In 2000, Schultz ran 86 seconds swifter than Matson, but Matson had a three-minute head start advantage. So, at the tape, it was Matson first, Schultz second. An injury knocked Schultz back to 14th in 2001.

The year 2002 was Schultz’s nightmare relived. Again she built a huge lead, again she collapsed at Insult, again she was first passed by Kiernan, again she was transported to Marin General. And again Schultz came back the following year with a stunner.

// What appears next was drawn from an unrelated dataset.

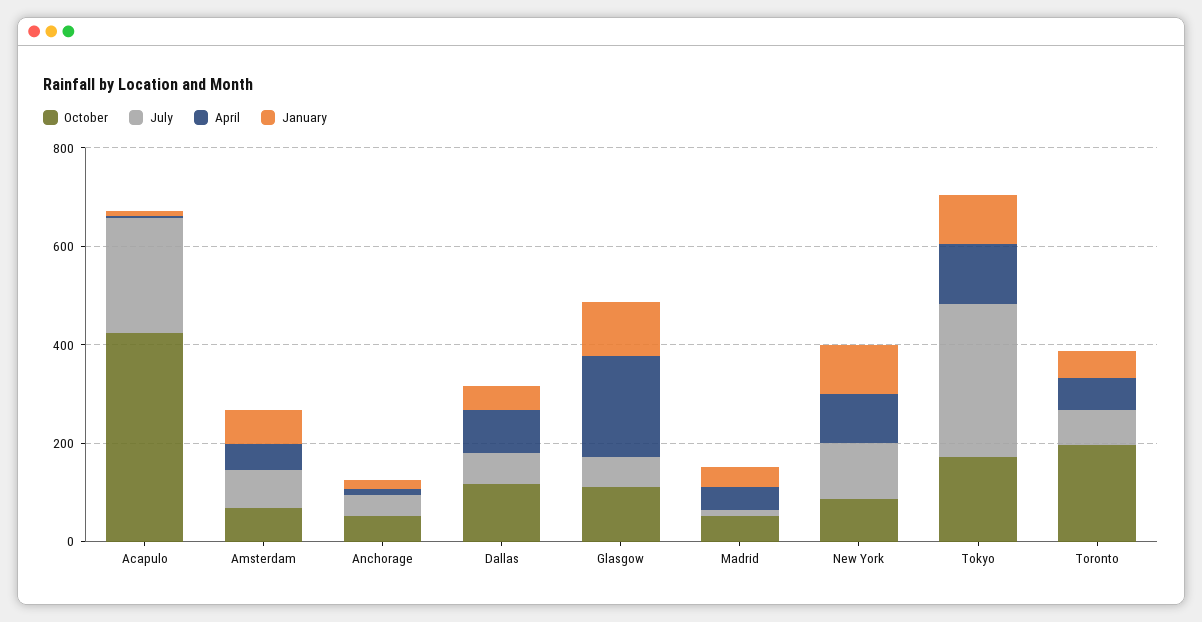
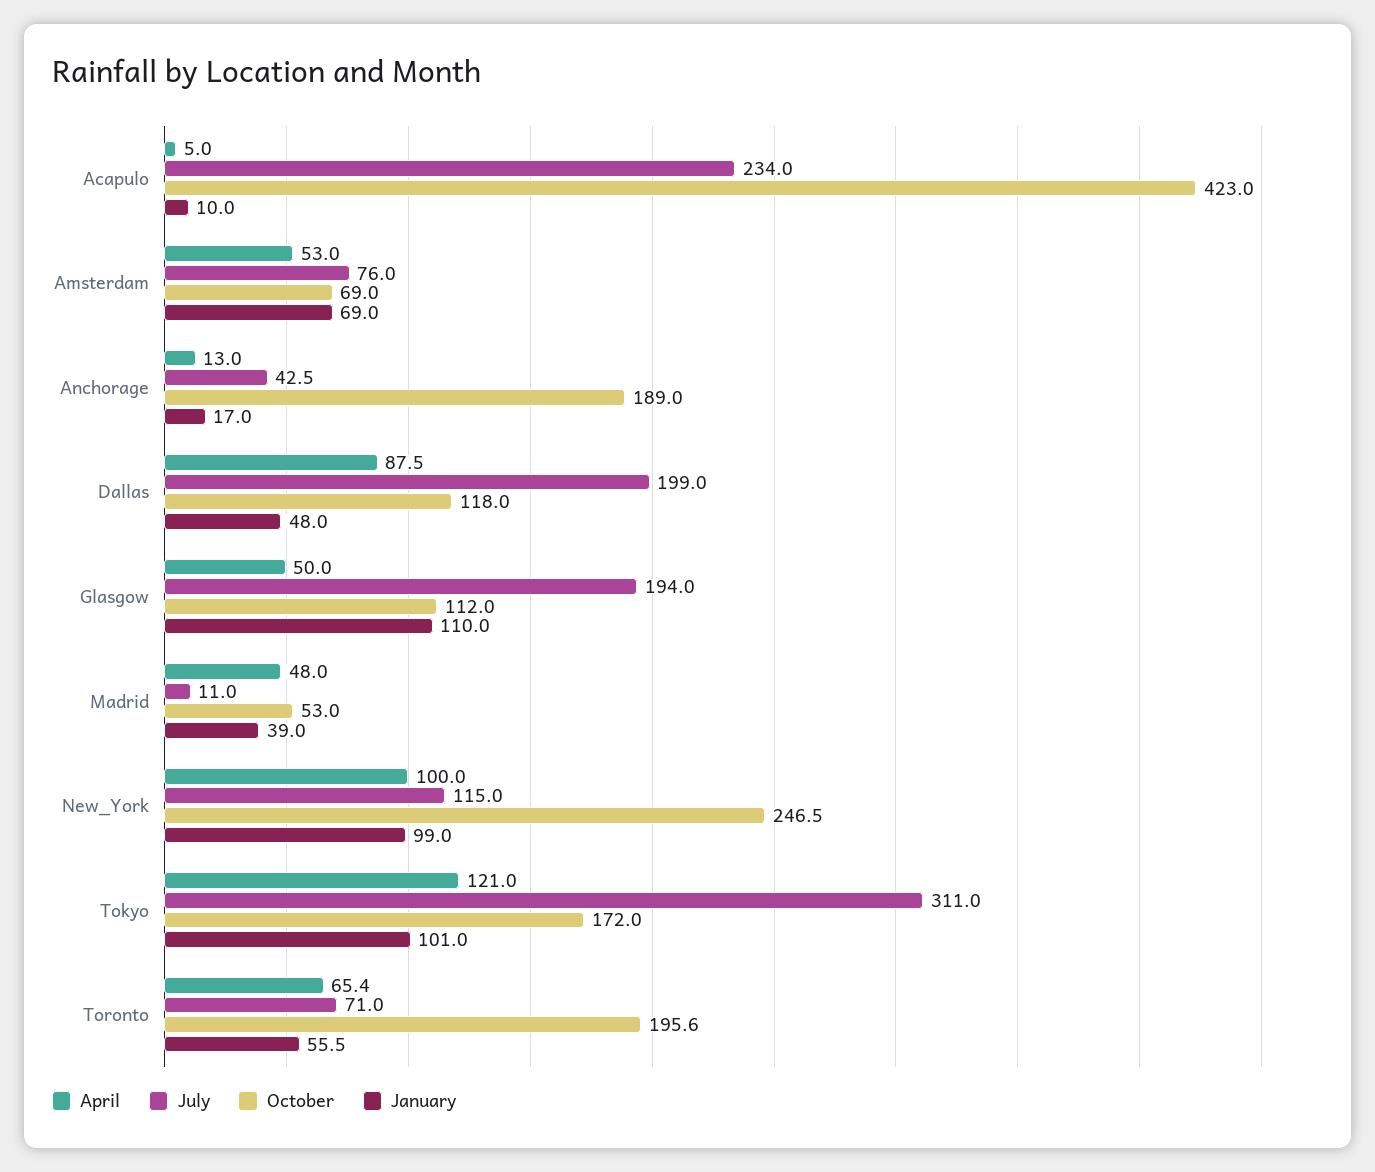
October, Anchorage: 50 -> 189
July, Dallas: 50 -> 199
July, Glasgow: 50 -> 194
April, Glasgow: 200 -> 50
October, New York: 100 -> 246.5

Running with, in her words, “wings on my feet,” Schultz, now 61, won by a mindboggling margin of 5:33. Just as sensational was her time, 1:03:36. It is rare for a man to “run his age,” a time in minutes equal or below his years. Dipsea Hall of Famers Norman Bright, Joe King, Russ Kiernan and Jack Kirk are among the few to have done it. Yet Schultz came close, something no other woman has ever even remotely approached. The time broke Matson’s over-60 women’s Dipsea record by more than four minutes.

In 2004, Schultz once more found herself outrunning Matson, this time by 2:20, and again unable to close all of Matson’s three-minute head start advantage. She finished third, passed late by Kiernan. Schultz was also third in 2005, trailing the winning Kiernan and Roy Rivers.

Motivated in 2006 to win “for my beloved mother, who had but a short time to live,” Schultz broke the tape a third time. Only Matson and Sal Vasquez have won more Dipseas. Shultz’s margin, 1:28 over Rivers, and her actual time, 1:09:03, are outstanding, modest only in comparison to her own previous efforts. Rivers, who would win in 2008, recently said, “Melody gives the Dipsea credibility. How would a world class runner fare in the Dipsea? She’s your answer. Every year, if she shows up in top form, she could win by three or four minutes.”

After sitting out 2007, Schultz returned in ’08 and finished fifth. She skipped last year as well. But this June 13, she gets her most head start minutes ever, and several pundits have installed her as early favorite to win.